Decided On July 19, 1933
DATTATRAYA TATYA KHURD Appellant
V/S
MATHA BALA JASUD Respondents

JUDGEMENT

(1.) The facts of this case are that the suit property originally belonged to one Vitha. She had acquired the property while she was in the keeping of one Khandu during the lifetime of her husband whom she had left. While living in this condition she had a son named Ganu born to her and two daughters. One of the daughters is dead, and plaintiff No. 1 in this case is the other daughter. On the death of Vitha, Ganu took possession of her property and continued to be in possession of the same until death. After his death, Chandra, his widow, took possession of the property. While Ganu's widow was in possession of the property, the present plaintiff No. 1 passed a sale-deed of the property to one Vithu Todkar, who filed a suit in 1914 (Suit No. 577 of 1914) against Ganu's widow and some other persons for recovery of possession of the property. Vithu Todkar failed in the litigation. It was held that his vendor Matha was an off spring of adulterous intercourse and could not be said to be the daughter of Vitha in the legal sense of the term. On the death of Chandra, defendant No. 1 came into possession of the property. He based his claim on a will said to have been made by Ganu's widow. The will has been challenged in this litigation. The point as to the execution and genuineness of the will has been left over because the trial Court held that the present suit was not maintainable on other grounds.

(2.) The present suit has been brought by the plaintiffs for recovery of possession of the property on the ground that plaintiff No. 1 as the sister of Ganu was entitled to succeed to the property as there is no other nearer heir to the estate left by Ganu. Plaintiffs Nos. 2 and 3 are stated to be purchasers of some of the suit properties from plaintiff No. 1. To this suit various objections were raised. Some of the objections have not been gone into. It was held by the trial Court that plaintiff No. 1 could not succeed as heir in her alleged capacity as the sister of Ganu. The Court also held that the suit was barred by res judicata in view of the decision in suit No. 577 of 1914. On appeal the learned Judge of the appellate Court held that plaintiff No. 1 was entitled to succeed to the property of Ganu as she was an offspring born of the same woman as Ganu and that this legal position was not affected by the decision in the previous suit which related to plaintiff No. 1's claim as the surviving daughter of Vitha. Holding in this way, the learned Judge of the appellate Court reversed the decree of the trial Court and remanded the case for decision of other issues left over in the trial Court.

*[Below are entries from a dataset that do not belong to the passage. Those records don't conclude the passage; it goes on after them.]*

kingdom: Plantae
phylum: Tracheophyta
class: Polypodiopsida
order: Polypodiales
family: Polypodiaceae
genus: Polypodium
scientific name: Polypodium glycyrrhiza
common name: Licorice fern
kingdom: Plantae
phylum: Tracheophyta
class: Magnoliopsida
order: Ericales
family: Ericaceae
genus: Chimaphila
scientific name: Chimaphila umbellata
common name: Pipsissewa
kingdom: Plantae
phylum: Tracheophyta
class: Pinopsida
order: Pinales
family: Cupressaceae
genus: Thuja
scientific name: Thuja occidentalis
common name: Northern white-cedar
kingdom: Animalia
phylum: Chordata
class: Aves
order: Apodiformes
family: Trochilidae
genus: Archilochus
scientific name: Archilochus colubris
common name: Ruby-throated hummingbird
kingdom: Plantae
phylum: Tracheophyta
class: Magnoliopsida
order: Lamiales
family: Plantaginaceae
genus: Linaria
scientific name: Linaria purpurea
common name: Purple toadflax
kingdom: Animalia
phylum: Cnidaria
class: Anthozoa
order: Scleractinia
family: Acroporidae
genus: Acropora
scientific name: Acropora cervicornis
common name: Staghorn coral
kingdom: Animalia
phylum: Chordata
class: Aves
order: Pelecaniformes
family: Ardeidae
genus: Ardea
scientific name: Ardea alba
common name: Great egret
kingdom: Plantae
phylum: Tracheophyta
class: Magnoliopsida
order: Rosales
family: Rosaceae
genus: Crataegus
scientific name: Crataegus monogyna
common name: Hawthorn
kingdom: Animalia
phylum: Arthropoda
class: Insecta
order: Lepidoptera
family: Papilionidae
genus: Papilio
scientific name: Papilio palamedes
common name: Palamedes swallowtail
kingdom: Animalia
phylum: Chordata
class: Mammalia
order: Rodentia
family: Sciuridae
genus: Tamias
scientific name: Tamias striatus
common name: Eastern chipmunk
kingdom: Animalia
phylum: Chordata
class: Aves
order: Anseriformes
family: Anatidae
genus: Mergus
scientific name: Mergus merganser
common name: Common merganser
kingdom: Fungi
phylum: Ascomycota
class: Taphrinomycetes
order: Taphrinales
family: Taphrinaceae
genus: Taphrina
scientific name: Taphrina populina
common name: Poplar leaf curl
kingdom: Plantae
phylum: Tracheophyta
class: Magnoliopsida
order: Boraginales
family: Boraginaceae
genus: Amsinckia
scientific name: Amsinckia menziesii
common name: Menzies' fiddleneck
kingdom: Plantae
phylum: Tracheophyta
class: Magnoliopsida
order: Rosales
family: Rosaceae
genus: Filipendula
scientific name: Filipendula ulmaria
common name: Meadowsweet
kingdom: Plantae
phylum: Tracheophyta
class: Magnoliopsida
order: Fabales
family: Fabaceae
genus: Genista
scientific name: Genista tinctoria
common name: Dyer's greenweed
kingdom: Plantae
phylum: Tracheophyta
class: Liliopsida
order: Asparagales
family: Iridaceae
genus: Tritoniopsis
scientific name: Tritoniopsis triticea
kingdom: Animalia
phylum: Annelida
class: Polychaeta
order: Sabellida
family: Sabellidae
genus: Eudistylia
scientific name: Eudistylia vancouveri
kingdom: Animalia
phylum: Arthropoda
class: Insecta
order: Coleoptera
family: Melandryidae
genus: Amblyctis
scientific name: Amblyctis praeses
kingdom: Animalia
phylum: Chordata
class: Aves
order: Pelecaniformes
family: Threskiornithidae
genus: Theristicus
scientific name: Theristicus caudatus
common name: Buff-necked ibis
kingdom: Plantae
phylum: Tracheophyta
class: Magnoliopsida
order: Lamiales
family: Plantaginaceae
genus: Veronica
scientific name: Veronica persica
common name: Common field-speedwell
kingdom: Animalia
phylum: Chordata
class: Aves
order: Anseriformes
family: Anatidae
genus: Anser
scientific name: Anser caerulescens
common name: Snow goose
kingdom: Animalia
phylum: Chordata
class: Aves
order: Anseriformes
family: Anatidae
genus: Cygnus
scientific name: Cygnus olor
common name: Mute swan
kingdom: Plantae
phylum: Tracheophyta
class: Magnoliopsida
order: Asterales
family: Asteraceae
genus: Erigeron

(3.) In this appeal, the same two points which prevailed in the Court of first instance have been taken. Taking the point of res judicata first, I agree with the view of the appellate Court that the present claim is not barred by reason of the decision in the suit of 1914. As observed by the learned Judge of the appellate Court, the former litigation involved a question of plaintiff No. 1's right on the ground that she as daughter was a preferable heir to the property left by Vitha. I am of opinion that it is still open to plaintiff No. 1 to put forward a claim on the ground of her consanguinity with Ganu. The two claims are widely different and the present claim, or rather the ground for it, could not have been set up in the previous litigation as Ganu's widow was then living. The point is so clear that the legal capacity on the basis of which the claim in the former suit was brought cannot be regarded in any way the same as the one on the basis of which the present claim is sought to be supported. I agree, therefore, with the view taken by the lower appellate Court on the point.